To present clinical features at diagnosis for a large nationwide incident cohort of multiple sclerosis (MS) among those serving in the US military during the Gulf War era (GWE).
Medical records and databases from the Department of Veterans Affairs (VA) for cases of MS with onset in or after 1990, active duty between 1990 and 2007 and service connection by the VA, were reviewed for diagnosis and demographic variables. Neurological involvement was summarized by the Kurtzke Disability Status Scale (DSS) and the Multiple Sclerosis Severity Score (MSSS).
Among 1919 cases of clinically definite MS, 94% had a relapsing-remitting course and 6% were primary progressive at diagnosis. More males of all races and blacks of both sexes were progressive. At diagnosis, functional system involvement was pyramidal 69%, cerebellar 58%, sensory 55%, brainstem 45%, bowel/bladder 23%, cerebral 23%, visual 18%, and other 5%. Mean DSS scores were: white males, females 2.9, 2.7; black males, females 3.3, 2.8; and other-race males, females 3.2, 2.6. Mean and median MSSS were marginally greater in black males and other males compared to the other sex-race groups.
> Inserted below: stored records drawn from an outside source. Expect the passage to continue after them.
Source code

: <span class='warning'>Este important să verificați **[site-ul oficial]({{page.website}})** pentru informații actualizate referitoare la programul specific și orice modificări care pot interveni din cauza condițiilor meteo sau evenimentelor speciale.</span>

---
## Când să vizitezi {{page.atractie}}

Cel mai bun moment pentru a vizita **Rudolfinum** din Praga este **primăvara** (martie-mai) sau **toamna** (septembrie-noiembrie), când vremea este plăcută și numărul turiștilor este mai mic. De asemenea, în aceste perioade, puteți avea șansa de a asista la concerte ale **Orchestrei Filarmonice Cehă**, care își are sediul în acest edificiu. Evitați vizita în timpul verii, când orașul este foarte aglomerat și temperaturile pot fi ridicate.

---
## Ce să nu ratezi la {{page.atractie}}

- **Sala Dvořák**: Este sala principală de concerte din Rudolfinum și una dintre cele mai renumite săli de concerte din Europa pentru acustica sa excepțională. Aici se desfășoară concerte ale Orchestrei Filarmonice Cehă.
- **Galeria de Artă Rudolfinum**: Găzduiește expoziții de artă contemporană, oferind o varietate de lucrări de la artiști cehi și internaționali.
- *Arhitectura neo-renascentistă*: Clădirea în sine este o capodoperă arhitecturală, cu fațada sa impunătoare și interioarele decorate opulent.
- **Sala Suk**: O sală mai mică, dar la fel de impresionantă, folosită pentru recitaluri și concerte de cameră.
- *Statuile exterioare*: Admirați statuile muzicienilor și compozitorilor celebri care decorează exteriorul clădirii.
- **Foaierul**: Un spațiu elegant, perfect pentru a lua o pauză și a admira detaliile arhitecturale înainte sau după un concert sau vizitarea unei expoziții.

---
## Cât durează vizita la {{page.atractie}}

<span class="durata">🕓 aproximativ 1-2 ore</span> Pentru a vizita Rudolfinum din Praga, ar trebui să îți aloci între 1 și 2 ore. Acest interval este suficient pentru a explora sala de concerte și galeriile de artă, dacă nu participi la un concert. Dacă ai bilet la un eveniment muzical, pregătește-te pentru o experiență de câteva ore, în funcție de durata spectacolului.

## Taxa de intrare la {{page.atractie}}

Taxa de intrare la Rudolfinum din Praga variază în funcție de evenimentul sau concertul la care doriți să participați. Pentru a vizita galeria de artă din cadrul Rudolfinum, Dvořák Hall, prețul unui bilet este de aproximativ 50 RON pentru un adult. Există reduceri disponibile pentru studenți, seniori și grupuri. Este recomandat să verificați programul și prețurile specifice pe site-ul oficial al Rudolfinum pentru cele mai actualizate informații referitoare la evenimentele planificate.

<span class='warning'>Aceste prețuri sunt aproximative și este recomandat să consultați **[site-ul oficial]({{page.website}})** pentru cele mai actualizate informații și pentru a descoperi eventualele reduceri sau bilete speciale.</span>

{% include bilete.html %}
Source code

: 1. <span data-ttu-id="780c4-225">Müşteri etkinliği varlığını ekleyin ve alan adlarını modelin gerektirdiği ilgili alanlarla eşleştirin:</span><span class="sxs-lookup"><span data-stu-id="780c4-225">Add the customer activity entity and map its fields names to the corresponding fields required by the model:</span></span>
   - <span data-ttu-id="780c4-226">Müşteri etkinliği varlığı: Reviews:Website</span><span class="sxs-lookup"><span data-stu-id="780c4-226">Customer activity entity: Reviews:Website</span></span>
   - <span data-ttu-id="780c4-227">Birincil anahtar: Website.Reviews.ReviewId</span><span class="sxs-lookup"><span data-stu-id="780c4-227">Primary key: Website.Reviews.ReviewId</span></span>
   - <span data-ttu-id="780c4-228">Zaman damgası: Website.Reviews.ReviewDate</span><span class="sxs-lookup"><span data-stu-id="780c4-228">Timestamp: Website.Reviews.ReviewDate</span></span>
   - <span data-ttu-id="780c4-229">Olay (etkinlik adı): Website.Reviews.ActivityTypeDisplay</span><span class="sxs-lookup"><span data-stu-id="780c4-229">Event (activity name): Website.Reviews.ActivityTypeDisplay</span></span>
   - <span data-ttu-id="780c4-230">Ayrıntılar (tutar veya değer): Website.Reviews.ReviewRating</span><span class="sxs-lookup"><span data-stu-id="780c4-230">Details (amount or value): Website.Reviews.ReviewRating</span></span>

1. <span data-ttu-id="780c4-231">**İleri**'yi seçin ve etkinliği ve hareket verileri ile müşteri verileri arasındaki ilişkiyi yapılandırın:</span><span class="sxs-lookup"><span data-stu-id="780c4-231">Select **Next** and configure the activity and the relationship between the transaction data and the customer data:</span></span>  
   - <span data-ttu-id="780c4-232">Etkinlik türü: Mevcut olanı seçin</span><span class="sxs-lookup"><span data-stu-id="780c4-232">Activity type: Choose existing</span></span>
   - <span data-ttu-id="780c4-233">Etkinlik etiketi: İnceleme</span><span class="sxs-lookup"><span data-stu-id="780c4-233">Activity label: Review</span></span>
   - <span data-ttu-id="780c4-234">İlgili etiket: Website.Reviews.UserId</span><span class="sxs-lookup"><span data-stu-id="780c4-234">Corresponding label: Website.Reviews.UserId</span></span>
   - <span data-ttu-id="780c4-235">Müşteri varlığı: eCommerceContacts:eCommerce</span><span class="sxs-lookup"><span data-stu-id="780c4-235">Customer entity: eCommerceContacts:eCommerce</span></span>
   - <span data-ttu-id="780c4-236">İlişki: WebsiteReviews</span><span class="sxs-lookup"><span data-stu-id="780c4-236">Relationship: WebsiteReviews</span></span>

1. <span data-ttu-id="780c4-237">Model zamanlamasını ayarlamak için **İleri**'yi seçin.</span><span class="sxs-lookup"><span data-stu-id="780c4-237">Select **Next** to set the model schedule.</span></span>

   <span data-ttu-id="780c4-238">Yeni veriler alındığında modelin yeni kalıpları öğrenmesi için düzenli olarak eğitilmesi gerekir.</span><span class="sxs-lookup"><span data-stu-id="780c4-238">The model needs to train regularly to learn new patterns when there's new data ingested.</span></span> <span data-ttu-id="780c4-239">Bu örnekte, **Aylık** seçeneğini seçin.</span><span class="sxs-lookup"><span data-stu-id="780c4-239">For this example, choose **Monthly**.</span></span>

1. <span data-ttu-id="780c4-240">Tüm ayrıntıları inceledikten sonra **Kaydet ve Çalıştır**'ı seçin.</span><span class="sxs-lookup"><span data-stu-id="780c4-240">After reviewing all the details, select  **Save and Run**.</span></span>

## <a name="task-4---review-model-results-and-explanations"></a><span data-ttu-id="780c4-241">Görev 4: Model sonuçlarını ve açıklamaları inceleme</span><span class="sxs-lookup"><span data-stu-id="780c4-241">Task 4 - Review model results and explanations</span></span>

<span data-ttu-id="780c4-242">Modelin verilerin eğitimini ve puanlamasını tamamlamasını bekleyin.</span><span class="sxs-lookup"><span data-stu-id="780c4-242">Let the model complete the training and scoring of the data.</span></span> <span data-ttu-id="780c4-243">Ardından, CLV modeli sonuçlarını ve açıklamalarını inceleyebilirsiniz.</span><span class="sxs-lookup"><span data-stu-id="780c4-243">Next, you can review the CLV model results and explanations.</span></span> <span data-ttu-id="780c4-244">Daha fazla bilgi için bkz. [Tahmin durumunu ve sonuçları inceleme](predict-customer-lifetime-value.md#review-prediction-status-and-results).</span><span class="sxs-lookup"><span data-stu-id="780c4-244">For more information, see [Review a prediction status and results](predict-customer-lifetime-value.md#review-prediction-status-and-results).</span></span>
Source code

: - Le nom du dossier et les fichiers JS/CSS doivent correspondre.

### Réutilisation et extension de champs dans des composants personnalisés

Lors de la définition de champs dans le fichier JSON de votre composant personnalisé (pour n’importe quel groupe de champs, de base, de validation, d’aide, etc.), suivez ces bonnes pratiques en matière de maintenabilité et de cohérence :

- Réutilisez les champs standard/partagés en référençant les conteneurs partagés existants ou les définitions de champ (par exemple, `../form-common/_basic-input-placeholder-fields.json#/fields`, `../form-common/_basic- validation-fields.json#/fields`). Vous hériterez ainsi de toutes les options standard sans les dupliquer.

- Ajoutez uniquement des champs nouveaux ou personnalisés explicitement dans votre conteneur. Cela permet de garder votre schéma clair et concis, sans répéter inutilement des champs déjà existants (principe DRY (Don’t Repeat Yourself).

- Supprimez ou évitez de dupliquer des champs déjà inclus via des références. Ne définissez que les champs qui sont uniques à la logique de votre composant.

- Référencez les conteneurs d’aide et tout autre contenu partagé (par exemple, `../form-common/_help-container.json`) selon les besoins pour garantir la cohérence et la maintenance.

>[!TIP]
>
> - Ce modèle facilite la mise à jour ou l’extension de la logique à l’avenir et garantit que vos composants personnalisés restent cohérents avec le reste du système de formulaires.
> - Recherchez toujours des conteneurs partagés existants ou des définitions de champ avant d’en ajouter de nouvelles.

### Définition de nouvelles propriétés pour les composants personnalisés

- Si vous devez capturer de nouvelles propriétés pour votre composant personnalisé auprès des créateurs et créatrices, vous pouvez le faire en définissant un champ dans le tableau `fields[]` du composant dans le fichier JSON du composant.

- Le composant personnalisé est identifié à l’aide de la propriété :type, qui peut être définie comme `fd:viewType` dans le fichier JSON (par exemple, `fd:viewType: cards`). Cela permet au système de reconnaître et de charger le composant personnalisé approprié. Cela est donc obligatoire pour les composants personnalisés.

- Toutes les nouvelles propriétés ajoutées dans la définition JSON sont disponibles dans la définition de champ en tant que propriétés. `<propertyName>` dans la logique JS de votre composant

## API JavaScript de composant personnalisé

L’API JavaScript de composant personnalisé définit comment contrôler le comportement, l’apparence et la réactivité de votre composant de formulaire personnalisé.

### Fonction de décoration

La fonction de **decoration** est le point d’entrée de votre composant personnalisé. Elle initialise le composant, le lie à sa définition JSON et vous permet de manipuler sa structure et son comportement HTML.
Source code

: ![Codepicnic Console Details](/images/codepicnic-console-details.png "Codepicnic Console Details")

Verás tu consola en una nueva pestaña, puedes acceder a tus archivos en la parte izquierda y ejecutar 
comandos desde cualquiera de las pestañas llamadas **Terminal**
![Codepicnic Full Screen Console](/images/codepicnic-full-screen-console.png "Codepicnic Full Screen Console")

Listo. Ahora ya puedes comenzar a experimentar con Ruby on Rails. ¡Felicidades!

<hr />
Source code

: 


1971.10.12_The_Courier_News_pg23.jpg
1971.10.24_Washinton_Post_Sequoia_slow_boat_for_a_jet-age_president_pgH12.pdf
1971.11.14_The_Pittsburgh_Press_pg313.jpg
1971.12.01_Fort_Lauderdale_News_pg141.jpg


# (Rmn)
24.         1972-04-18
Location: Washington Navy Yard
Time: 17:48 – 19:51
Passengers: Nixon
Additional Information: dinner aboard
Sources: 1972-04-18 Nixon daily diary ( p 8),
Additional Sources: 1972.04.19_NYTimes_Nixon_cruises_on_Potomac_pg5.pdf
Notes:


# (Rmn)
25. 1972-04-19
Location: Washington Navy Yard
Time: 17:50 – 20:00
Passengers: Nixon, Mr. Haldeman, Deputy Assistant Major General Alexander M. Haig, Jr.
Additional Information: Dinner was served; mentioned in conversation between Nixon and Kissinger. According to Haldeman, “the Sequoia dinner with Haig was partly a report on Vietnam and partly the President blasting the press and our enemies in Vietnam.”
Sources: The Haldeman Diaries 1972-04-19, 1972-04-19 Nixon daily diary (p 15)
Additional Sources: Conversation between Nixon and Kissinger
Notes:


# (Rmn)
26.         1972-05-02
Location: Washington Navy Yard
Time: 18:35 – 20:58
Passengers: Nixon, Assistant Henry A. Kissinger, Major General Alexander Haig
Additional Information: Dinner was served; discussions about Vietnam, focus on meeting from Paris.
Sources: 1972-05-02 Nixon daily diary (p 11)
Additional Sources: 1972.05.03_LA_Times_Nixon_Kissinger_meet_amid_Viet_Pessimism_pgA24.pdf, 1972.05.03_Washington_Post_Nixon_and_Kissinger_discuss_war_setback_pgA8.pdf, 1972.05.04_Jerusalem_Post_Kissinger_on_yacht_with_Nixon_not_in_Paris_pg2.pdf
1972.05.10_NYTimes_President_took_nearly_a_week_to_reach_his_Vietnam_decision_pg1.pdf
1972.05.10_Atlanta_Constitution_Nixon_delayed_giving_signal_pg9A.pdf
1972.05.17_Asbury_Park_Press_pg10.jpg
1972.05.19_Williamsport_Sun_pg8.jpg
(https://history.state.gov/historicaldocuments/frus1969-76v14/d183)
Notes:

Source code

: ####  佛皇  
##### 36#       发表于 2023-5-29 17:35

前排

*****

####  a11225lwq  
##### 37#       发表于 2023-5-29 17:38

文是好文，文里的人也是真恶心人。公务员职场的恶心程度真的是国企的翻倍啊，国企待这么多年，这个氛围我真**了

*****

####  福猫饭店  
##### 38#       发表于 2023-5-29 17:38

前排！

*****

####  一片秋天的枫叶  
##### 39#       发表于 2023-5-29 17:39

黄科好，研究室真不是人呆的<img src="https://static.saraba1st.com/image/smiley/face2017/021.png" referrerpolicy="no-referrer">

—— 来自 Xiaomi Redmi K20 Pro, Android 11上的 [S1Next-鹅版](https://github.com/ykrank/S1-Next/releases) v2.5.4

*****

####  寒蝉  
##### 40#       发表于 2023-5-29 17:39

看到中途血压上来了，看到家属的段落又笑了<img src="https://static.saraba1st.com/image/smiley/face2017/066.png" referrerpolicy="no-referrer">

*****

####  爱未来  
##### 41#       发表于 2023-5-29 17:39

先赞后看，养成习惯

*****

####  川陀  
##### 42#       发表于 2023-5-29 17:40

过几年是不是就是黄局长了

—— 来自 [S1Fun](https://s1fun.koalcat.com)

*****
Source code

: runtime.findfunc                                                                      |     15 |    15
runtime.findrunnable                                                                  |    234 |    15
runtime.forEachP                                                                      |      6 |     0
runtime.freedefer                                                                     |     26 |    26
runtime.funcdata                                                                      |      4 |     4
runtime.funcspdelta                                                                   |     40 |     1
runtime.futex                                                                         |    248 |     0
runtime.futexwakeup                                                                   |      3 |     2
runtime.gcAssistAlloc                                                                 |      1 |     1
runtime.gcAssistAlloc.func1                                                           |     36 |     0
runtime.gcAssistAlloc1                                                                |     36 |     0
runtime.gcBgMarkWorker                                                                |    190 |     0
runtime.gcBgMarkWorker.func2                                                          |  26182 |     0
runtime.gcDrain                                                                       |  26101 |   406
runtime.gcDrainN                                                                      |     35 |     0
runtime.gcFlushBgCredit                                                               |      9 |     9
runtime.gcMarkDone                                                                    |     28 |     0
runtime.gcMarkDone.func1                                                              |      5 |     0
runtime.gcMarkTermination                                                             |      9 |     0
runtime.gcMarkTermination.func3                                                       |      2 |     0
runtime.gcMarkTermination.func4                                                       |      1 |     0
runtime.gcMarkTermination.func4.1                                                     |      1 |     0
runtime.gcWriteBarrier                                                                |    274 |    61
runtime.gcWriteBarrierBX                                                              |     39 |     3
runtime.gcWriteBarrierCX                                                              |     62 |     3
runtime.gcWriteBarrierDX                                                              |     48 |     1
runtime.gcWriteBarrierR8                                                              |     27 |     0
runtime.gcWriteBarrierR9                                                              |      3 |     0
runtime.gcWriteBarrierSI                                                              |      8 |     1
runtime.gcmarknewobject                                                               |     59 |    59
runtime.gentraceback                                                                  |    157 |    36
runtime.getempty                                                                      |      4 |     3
In this incident cohort, males and blacks had significantly higher proportions of primary progressive MS. DSS at diagnosis was significantly more severe in blacks and significantly less so in whites and in women vs men, but MSSS was only marginally greater in black males and other-race males. This morbidity assessment early in the course of MS provides population-based data for diagnosis, management, and prognosis.